Черная книга секретов

22
18
20
22
24
26
28
30

— Это распространенное заблуждение, — говорил он. — Многим кажется, что им слишком везет, что они незаслуженно счастливы. Но ты, я смотрю, забыл, что я говорил тебе об удаче?

— Вы сказали, что каждый человек сам творец своей удачи, — вспомнил я. — И судьбы.

— Совершенно верно, — кивнул Джо. — Ты определил свою судьбу, приехав сюда. Сейчас ты усердно трудишься и получаешь то, что заслуживаешь.

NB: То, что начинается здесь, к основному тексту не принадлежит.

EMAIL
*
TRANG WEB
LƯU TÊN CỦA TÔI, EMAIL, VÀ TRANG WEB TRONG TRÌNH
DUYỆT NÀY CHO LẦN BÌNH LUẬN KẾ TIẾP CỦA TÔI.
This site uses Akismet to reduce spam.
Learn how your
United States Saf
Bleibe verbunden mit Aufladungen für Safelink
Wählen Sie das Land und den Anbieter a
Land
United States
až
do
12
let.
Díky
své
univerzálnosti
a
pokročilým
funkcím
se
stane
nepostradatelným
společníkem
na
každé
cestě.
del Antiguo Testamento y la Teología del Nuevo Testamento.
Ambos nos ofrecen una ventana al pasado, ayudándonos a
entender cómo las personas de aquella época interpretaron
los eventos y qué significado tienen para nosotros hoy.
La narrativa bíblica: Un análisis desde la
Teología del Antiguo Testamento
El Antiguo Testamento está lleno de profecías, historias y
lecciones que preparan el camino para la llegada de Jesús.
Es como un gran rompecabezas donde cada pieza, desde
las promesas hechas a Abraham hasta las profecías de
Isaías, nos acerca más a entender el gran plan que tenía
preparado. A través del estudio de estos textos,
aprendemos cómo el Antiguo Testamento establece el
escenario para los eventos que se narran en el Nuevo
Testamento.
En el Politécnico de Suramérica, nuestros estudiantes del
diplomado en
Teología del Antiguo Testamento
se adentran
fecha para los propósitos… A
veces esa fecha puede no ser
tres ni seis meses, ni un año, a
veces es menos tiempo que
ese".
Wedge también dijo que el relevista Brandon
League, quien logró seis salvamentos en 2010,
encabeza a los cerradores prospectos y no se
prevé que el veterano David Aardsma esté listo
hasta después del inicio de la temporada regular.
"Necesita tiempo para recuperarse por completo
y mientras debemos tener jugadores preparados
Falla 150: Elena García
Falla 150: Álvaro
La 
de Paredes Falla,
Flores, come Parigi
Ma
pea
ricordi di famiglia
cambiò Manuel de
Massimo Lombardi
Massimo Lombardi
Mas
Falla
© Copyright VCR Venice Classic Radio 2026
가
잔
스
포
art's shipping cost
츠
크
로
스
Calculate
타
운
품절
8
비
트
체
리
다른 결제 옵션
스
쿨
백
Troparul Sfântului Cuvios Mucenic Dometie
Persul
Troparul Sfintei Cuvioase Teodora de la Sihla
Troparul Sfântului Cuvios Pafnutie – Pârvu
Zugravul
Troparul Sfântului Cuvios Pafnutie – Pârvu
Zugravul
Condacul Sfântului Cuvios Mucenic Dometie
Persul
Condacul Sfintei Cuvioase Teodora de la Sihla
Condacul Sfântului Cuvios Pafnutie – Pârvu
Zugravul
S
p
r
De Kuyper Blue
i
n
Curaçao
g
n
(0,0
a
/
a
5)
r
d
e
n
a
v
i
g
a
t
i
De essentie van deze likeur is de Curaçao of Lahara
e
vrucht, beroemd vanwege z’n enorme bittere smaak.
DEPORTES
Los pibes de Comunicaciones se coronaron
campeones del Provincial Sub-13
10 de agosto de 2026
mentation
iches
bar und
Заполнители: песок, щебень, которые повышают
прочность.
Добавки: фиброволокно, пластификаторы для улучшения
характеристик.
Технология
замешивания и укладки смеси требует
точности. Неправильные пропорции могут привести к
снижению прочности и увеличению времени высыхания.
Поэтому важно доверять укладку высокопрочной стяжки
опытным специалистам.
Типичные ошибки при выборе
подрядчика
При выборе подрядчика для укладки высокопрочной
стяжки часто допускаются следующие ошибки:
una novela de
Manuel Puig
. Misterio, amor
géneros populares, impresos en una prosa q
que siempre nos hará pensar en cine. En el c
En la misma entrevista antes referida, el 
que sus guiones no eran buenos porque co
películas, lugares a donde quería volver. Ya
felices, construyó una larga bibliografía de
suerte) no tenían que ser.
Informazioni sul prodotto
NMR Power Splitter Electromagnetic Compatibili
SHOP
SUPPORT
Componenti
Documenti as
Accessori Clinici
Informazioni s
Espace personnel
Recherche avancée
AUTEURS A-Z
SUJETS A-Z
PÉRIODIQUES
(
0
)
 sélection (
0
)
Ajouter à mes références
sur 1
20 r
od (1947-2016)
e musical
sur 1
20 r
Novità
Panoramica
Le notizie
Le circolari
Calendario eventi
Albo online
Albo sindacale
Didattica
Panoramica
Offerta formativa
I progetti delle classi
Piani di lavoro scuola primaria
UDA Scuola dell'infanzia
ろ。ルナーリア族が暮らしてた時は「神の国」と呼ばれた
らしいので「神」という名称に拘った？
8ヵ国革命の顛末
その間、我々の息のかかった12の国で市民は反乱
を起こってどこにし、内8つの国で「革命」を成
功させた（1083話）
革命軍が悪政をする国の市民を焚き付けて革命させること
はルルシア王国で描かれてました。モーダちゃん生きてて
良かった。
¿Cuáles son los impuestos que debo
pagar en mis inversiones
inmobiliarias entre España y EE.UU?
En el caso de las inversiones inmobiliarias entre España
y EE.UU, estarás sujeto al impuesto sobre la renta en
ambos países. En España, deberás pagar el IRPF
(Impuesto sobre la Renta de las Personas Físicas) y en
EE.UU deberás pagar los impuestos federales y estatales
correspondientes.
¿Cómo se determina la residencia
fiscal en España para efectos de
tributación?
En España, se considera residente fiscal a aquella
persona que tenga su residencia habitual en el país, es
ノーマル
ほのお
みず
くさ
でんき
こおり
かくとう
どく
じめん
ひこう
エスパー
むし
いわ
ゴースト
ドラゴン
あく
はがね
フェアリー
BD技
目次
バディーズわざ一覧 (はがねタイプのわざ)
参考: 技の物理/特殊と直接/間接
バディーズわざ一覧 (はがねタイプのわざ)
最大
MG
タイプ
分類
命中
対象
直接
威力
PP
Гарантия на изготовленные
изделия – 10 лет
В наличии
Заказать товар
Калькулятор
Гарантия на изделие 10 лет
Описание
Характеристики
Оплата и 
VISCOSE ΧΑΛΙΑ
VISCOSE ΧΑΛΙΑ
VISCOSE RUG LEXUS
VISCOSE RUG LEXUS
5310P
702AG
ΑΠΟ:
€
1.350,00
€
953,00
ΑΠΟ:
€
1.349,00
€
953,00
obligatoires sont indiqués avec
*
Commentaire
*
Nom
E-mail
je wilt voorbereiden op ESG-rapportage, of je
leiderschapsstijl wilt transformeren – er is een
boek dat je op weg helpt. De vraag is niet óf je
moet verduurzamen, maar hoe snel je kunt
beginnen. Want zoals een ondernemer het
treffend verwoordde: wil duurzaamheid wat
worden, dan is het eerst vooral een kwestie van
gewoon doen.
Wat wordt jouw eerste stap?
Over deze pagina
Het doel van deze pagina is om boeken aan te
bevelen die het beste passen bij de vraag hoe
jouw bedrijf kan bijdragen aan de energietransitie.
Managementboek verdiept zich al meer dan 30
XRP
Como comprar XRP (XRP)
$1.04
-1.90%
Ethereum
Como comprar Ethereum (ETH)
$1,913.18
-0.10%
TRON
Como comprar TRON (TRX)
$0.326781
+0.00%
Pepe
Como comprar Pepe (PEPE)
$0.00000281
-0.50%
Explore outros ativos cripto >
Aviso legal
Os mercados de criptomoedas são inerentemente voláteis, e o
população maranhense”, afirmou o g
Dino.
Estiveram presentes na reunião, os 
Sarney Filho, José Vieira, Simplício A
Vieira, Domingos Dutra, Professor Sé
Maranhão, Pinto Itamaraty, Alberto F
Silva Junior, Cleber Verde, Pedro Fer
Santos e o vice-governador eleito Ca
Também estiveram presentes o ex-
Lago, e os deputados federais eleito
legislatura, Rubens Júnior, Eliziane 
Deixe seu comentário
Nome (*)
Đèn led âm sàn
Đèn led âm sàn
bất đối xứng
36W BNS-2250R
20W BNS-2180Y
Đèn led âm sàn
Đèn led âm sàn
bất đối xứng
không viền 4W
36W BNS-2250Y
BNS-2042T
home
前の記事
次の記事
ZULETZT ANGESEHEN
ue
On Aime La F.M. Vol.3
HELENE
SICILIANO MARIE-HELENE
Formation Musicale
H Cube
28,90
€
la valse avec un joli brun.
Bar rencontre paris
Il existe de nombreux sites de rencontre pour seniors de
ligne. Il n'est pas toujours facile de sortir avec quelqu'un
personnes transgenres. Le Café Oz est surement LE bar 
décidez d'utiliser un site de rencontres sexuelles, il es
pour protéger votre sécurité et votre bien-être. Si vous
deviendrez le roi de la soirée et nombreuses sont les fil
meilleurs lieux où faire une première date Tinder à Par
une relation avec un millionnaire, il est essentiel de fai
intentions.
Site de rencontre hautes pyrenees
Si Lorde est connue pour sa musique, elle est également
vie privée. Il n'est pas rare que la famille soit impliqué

— Но у меня и в мыслях не было сюда ехать! — возразил я. — Коляска Гадсона оказалась у «Ловкого пальчика» по чистой случайности.

— Но решение залезть в нее принял ты сам.

— А если бы я, когда добрался сюда, не поднялся на вершину холма, а спустился вниз? Может, я бы сейчас работал подмастерьем у кузнеца, у Джоба Молта, и подковывал лошадей? А вы наняли бы в помощники одного из сыновей булочника, когда те пришли бы поглазеть на лягушку, — рассудил я.

— Вероятно, — согласился хозяин, — но ты забываешь, что эти трое едва знают грамоту.

— Но я выучился грамоте только потому, что ходил к мистеру Джеллико.

— И все же ты ходил к нему по собственному почину и выбору. Вот видишь? Ты все сделал сам.

Так мы и рассуждали вечер за вечером, так и ходили кругами, пока наконец однажды хозяин не спросил меня:

— Ладлоу, тебе здесь хорошо? Ты доволен?

— Да.

— А будь у тебя возможность вернуться в прошлое, в тот вечер в Городе, ты бы захотел изменить ход событий?

— Сам не знаю, — протянул я. — Поступи я иначе, я никогда бы вас не встретил.

— Именно, — веско отчеканил Джо. — Все, что с тобой случилось, и дурное, и хорошее, в конечном итоге привело тебя сюда.

На этом наш разговор прервался, потому что дверь лавки отворилась и вошел очередной посетитель. Кстати, если Джо и дремал у очага, то всегда просыпался, стоило кому-нибудь поскрестись в дверь. Но если он спал слишком глубоко, Салюки играла у нас роль дозорного: она будто чуяла приближение посетителя и, когда тот еще только подходил к крыльцу, громко квакала. И никогда не ошибалась.

О, эта лягушка была умная и занятная тварь. Когда хозяин позволял мне, я с удовольствием кормил Салюки. Как проворно она выстреливала языком! Глазом моргнуть не успеешь, а жук или червяк уже исчезают у нее во рту. Крышку террариума я с самого первого дня больше не трогал: хозяин запретил, и я слушался. Иногда Джо вынимал Салюки из ее стеклянного обиталища и держал на ладони. Он так нежно гладил лягушку по пестрой спинке, что Салюки едва не светилась и тихонько посвистывала на свой манер. А я не забыл слова хозяина насчет того, что нужно завоевать у Салюки доверие, и не терял надежды: может, когда-нибудь и мне это удастся.

Я отчетливо помню эти дни, проведенные в тепле и уюте лавки, где мы устраивались у огня и отворачивалась от холодного внешнего мира. Но, разумеется, внешний мир то и дело стучался в дверь. Местные жители всячески старались изъявить свою благодарность за все, что Джо для них сделал. Один за другим они освобождались из железной хватки Гадсона и радовались, что больше не состоят у него в должниках. Однако былое отчаяние теперь сменялось гневом: Иеремия так долго держал их в страхе, запугивал, обирал, измывался! Да, местные жители расплачивались с Гадсоном, возвращая деньги. Но не одной этой расплаты жаждали их сердца.

Как-то вечером нас посетил местный доктор, Сэмюель Моргс. Меня это не удивило: накануне Джо явно выделил доктора из числа дневных клиентов, как он обычно делал с очередным закладчиком секрета, и пригласил в гости в полночь. И, подобно предыдущим ночным гостям, у доктора тоже оказалась за душой интересная история.

Внешность у доктора была изможденная, что усугублялось не сходившим с его лица угрюмым выражением, и пациенты мистера Моргса вряд ли могли бы определить по его лицу, что их ждет — жизнь или смерть. Возможно, проведай пациенты, что доктор и сам затруднялся в точности ответить на этот вопрос, они бы встревожились. Ведь на самом деле мистер Моргс вовсе не был доктором, всего лишь самозванцем-шарлатаном, ударившимся в бега из других краев, когда тамошние его пациенты обнаружили, что продаваемое им чудо-лекарство, панацея от всех болезней, — не что иное, как крапивный настой с разбавленным вином.